Stored dataset items
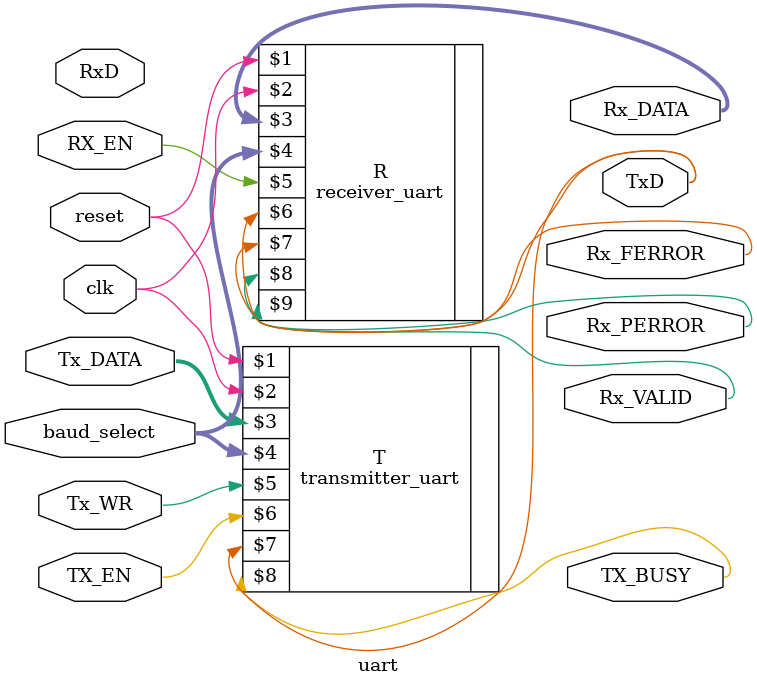
<source format=v>
`include "baud_controller.v"
`include "receiver_uart.v"
`include "transmitter_uart.v"

`timescale 1ns / 1ps

module uart(reset, clk, Tx_DATA, baud_select, Tx_WR, TX_EN, TxD, TX_BUSY, Rx_DATA, RX_EN, RxD, Rx_FERROR, Rx_PERROR, Rx_VALID);
  
  input clk, reset;
  input [7:0] Tx_DATA;
  input [2:0] baud_select;
  input TX_EN;
  input Tx_WR;
  output wire TxD; // not an actual output

  output wire TX_BUSY;  
  input RX_EN;
  input RxD; // not an actual input

  output wire [7:0] Rx_DATA;
  output wire Rx_FERROR; // Framing Error //
  output wire Rx_PERROR; // Parity Error //
  output wire Rx_VALID; // Rx_DATA is Valid //


transmitter_uart T(reset, clk, Tx_DATA, baud_select, Tx_WR, TX_EN, TxD, TX_BUSY);
receiver_uart R(reset, clk, Rx_DATA, baud_select, RX_EN, TxD, Rx_FERROR, Rx_PERROR, Rx_VALID);

endmodule




</source>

◆ **ABOUT THIS TASK**
The expected response consists solely of the lines from the one with "output wire Rx_VALID;" through the end of the records, repeated exactly.

◆ **FINISHED EXERCISE**
  output wire Rx_VALID; // Rx_DATA is Valid //


transmitter_uart T(reset, clk, Tx_DATA, baud_select, Tx_WR, TX_EN, TxD, TX_BUSY);
receiver_uart R(reset, clk, Rx_DATA, baud_select, RX_EN, TxD, Rx_FERROR, Rx_PERROR, Rx_VALID);

endmodule




</source>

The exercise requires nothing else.